= WHAT THE TASK REQUIRES =
Except for the images, repeat the entries below word for word.

= INFORMATION =

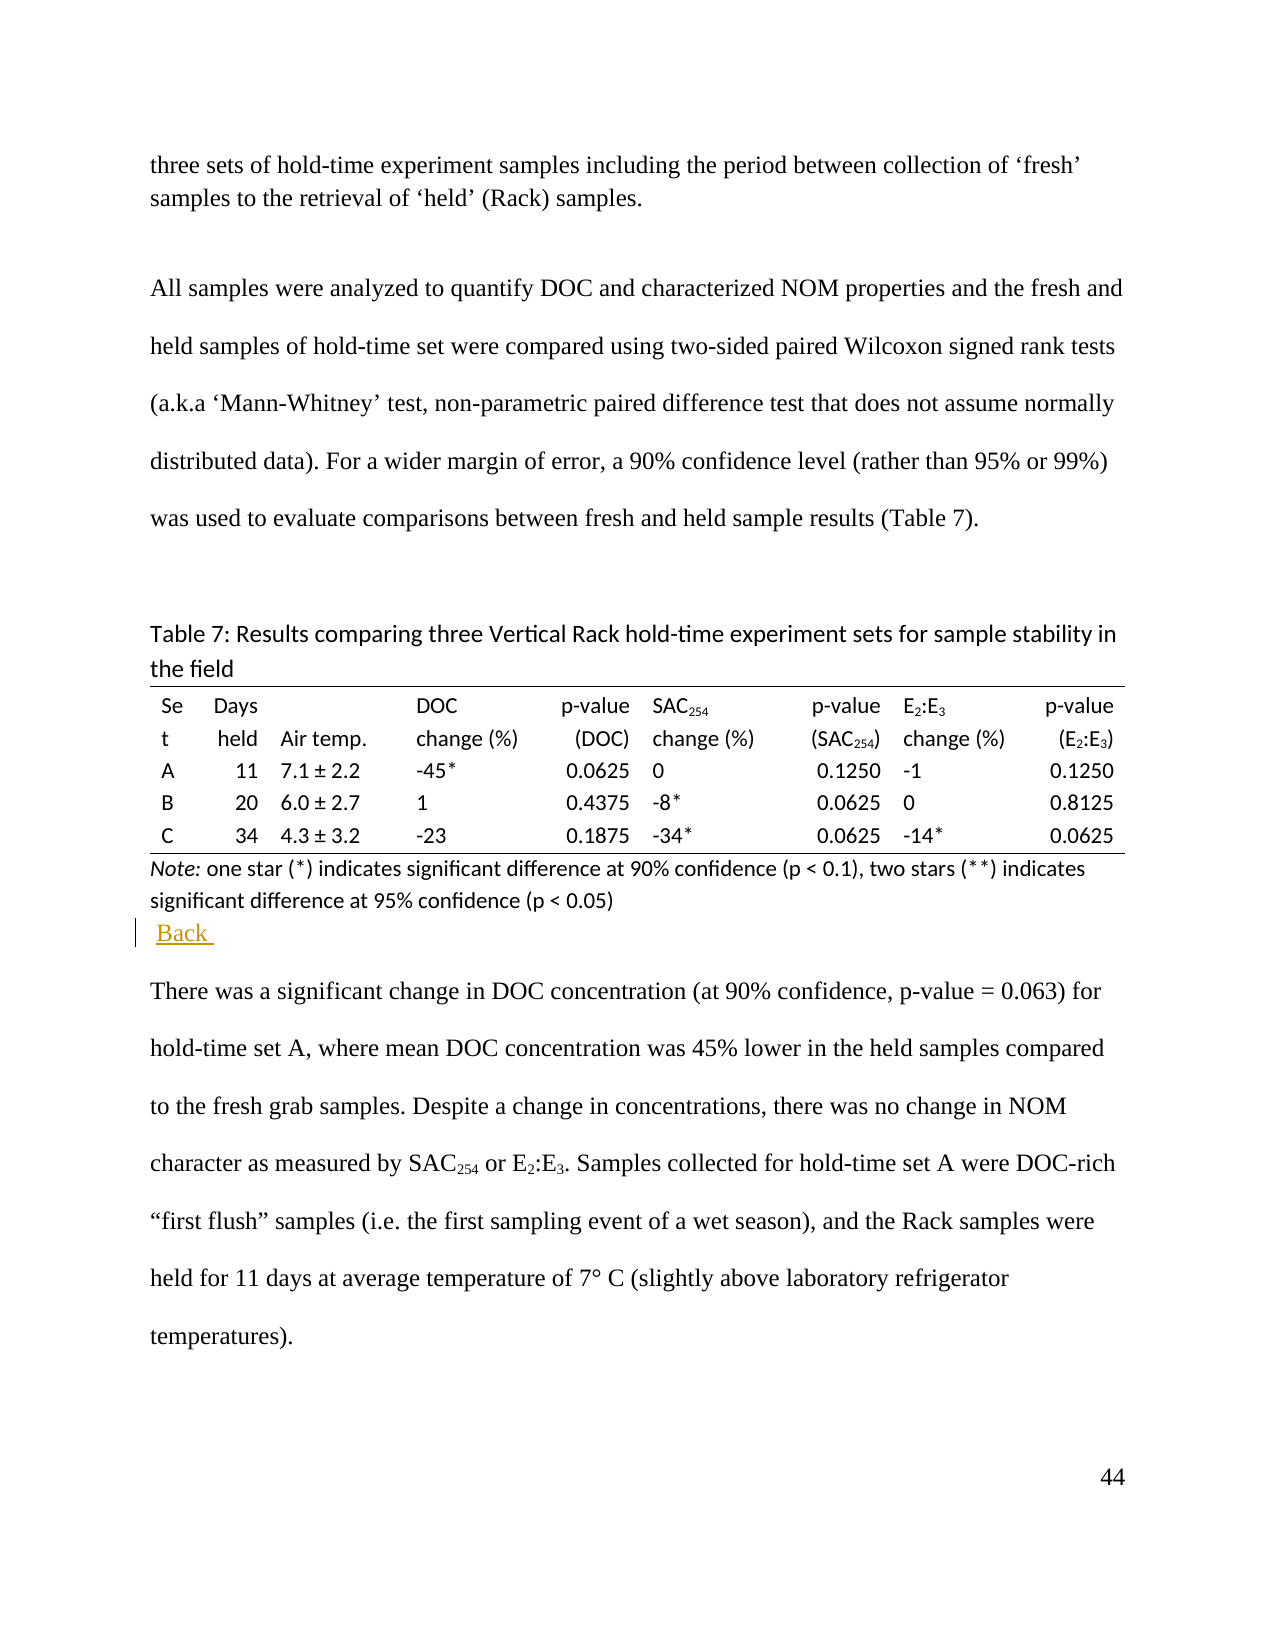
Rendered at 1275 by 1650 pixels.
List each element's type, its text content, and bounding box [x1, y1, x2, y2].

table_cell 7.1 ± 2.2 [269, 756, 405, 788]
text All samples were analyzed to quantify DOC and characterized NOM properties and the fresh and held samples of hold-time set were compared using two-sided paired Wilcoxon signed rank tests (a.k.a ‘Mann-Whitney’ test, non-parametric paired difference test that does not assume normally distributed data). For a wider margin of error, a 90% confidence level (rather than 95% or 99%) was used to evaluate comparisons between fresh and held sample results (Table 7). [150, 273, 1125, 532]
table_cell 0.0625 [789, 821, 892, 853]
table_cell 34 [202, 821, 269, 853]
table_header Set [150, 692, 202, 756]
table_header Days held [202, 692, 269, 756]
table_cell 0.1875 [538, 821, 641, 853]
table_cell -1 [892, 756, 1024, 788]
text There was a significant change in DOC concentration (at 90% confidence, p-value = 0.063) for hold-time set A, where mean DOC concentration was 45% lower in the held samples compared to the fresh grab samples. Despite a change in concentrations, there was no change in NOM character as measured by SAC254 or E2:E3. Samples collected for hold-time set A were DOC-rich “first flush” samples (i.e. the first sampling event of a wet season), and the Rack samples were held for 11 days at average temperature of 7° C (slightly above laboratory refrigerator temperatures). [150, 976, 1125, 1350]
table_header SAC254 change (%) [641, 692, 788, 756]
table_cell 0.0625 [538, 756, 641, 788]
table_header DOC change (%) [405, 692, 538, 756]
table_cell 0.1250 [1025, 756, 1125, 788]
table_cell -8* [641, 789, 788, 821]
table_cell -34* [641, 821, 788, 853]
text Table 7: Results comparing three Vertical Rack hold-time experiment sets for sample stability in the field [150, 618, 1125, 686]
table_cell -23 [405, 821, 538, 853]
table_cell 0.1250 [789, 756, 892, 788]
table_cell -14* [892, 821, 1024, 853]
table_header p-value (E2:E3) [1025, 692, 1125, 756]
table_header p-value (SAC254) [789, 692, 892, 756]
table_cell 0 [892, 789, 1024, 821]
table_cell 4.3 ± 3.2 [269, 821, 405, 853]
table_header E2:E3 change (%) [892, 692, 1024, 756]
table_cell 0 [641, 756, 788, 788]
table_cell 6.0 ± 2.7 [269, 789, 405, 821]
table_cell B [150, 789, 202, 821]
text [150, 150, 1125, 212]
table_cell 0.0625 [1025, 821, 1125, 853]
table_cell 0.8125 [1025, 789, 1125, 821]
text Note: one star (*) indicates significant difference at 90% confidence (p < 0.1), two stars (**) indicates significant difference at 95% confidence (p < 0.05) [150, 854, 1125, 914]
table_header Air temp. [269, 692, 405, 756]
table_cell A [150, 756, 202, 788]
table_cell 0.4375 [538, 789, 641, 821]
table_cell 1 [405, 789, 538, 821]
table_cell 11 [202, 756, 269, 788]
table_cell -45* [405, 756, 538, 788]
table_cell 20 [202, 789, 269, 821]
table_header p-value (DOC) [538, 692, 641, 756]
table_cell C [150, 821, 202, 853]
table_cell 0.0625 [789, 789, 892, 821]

= RESPONSE BELOW =
Rendered at 1275 by 1650 pixels.
List each element's type, its text content, and bounding box [x1, y1, x2, y2].

table_cell 7.1 ± 2.2 [269, 756, 405, 788]
text All samples were analyzed to quantify DOC and characterized NOM properties and the fresh and held samples of hold-time set were compared using two-sided paired Wilcoxon signed rank tests (a.k.a ‘Mann-Whitney’ test, non-parametric paired difference test that does not assume normally distributed data). For a wider margin of error, a 90% confidence level (rather than 95% or 99%) was used to evaluate comparisons between fresh and held sample results (Table 7). [150, 273, 1125, 532]
table_cell 0.0625 [789, 821, 892, 853]
table_cell 34 [202, 821, 269, 853]
table_header Set [150, 692, 202, 756]
table_header Days held [202, 692, 269, 756]
table_cell 0.1875 [538, 821, 641, 853]
table_cell -1 [892, 756, 1024, 788]
text There was a significant change in DOC concentration (at 90% confidence, p-value = 0.063) for hold-time set A, where mean DOC concentration was 45% lower in the held samples compared to the fresh grab samples. Despite a change in concentrations, there was no change in NOM character as measured by SAC254 or E2:E3. Samples collected for hold-time set A were DOC-rich “first flush” samples (i.e. the first sampling event of a wet season), and the Rack samples were held for 11 days at average temperature of 7° C (slightly above laboratory refrigerator temperatures). [150, 976, 1125, 1350]
table_header SAC254 change (%) [641, 692, 788, 756]
table_cell 0.0625 [538, 756, 641, 788]
table_header DOC change (%) [405, 692, 538, 756]
table_cell 0.1250 [1025, 756, 1125, 788]
table_cell -8* [641, 789, 788, 821]
table_cell -34* [641, 821, 788, 853]
text Table 7: Results comparing three Vertical Rack hold-time experiment sets for sample stability in the field [150, 618, 1125, 686]
table_cell -23 [405, 821, 538, 853]
table_cell 0.1250 [789, 756, 892, 788]
table_cell -14* [892, 821, 1024, 853]
table_header p-value (E2:E3) [1025, 692, 1125, 756]
table_header p-value (SAC254) [789, 692, 892, 756]
table_cell 0 [892, 789, 1024, 821]
table_cell 4.3 ± 3.2 [269, 821, 405, 853]
table_header E2:E3 change (%) [892, 692, 1024, 756]
table_cell 0 [641, 756, 788, 788]
table_cell 6.0 ± 2.7 [269, 789, 405, 821]
table_cell B [150, 789, 202, 821]
text [150, 150, 1125, 212]
table_cell 0.0625 [1025, 821, 1125, 853]
table_cell 0.8125 [1025, 789, 1125, 821]
text Note: one star (*) indicates significant difference at 90% confidence (p < 0.1), two stars (**) indicates significant difference at 95% confidence (p < 0.05) [150, 854, 1125, 914]
table_header Air temp. [269, 692, 405, 756]
table_cell A [150, 756, 202, 788]
table_cell 0.4375 [538, 789, 641, 821]
table_cell 1 [405, 789, 538, 821]
table_cell 11 [202, 756, 269, 788]
table_cell -45* [405, 756, 538, 788]
table_cell 20 [202, 789, 269, 821]
table_header p-value (DOC) [538, 692, 641, 756]
table_cell C [150, 821, 202, 853]
table_cell 0.0625 [789, 789, 892, 821]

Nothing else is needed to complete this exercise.